I sometimes feel bad about how much time I spend on there, but the upside to that is that I posted on my personal Facebook for pretty much the entire run of this project, and I often talk about what I’m doing on my personal FB page:
Both the “Lunatics!” page feed and my personal “Timeline” are pretty detailed records of what I was doing — perhaps better than any other source, although there’s other clutter on my personal Facebook page in particular. But one thing about generating a screencast by scrolling manually in the browser, is that I can whiz through the dull stuff and hover on the more interesting posts.
So I feel a little weird about it, but it’s a great record for the time in which I wasn’t keeping a reliable project log (which was a lot of time).
For this, I used the data dumps I collected from Facebook in 2019, which include my personal and page data). So this data was already sitting on my filesystem.
Google+ (Takeout)
Similarly, in 2016 and before, I have date from Google’s social media experiment, “Google+”, which are in the “Google Takeout” data dump I got from them some time back. I haven’t gone back to 2016 yet, but I believe this will be useful when I get there.
Kickstarter
Once I get back to about 2014, I should be able to look up Kickstarter updates I posted. And if I get back as far as 2010, the very earliest “Lunatics!” related posts were articles I wrote for my blog at Free Software Magazine, for which I have date-based archives, already.
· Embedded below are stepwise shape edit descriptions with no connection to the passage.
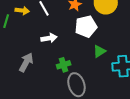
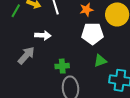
white arrow: (49, 38) -> (43, 35), moved

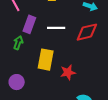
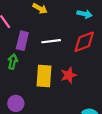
red star: (68, 72) -> (69, 75), moved

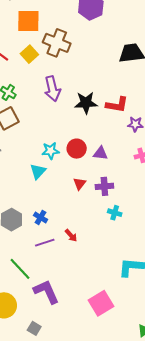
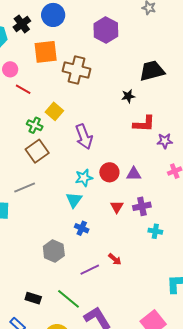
yellow square: (29, 54) -> (54, 111), moved
purple arrow: (52, 89) -> (84, 137), moved
black star: (86, 103) -> (128, 96), moved, size x0.6
blue cross: (41, 217) -> (82, 228), moved

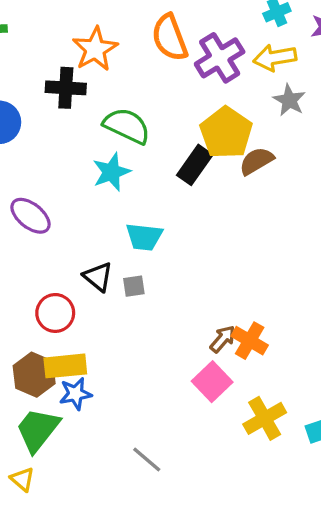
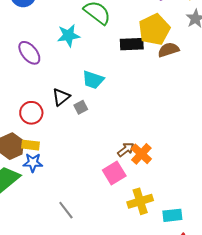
black rectangle: (195, 165) -> (132, 44), turned 40
cyan star: (111, 172) -> (68, 35), moved
black triangle: (98, 277) -> (61, 97), turned 30
gray square: (134, 286) -> (81, 107), turned -32
yellow rectangle: (65, 366) -> (30, 145), size x0.7

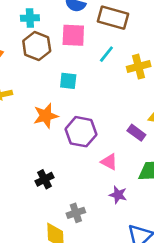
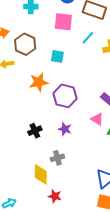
brown hexagon: (37, 46) -> (25, 44), moved
pink triangle: (109, 162) -> (97, 119), moved
purple star: (118, 195) -> (65, 129), moved

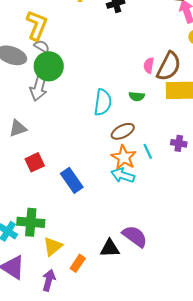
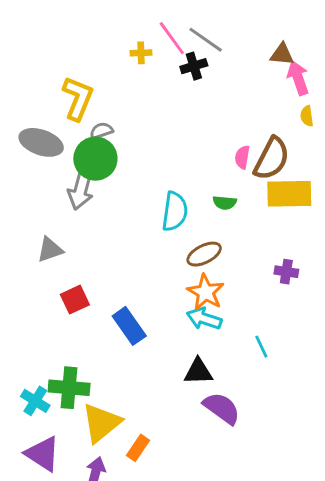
gray semicircle: (42, 46) -> (101, 131), moved, turned -49
cyan line: (148, 151) -> (261, 347), moved
yellow triangle: (53, 246) -> (101, 423), size x1.4
black triangle: (110, 248) -> (198, 372), moved

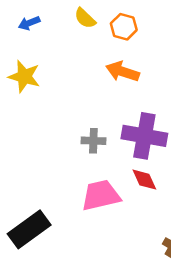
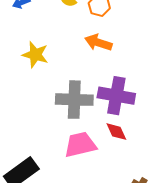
yellow star: (24, 76) -> (35, 55), moved
gray cross: (93, 141) -> (74, 100), size x1.8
While these are no substitute for the documentation function of my daily worklogs, they do compare pretty favorably with my “monthly summaries”. And in fact, I found that some of them provided more specific and better-organized data than is easy to glean from the huge amount of screencast data from my worklogs (which I play back at 1800X speed in my monthly worklogs, so it’s really only possible to get the gist of what I was working on, without any real detail. If I sent or received email during that time, it might be easy to blink and miss it. Having a list of subject headings is clearly better. So is a simple list of SVN commits.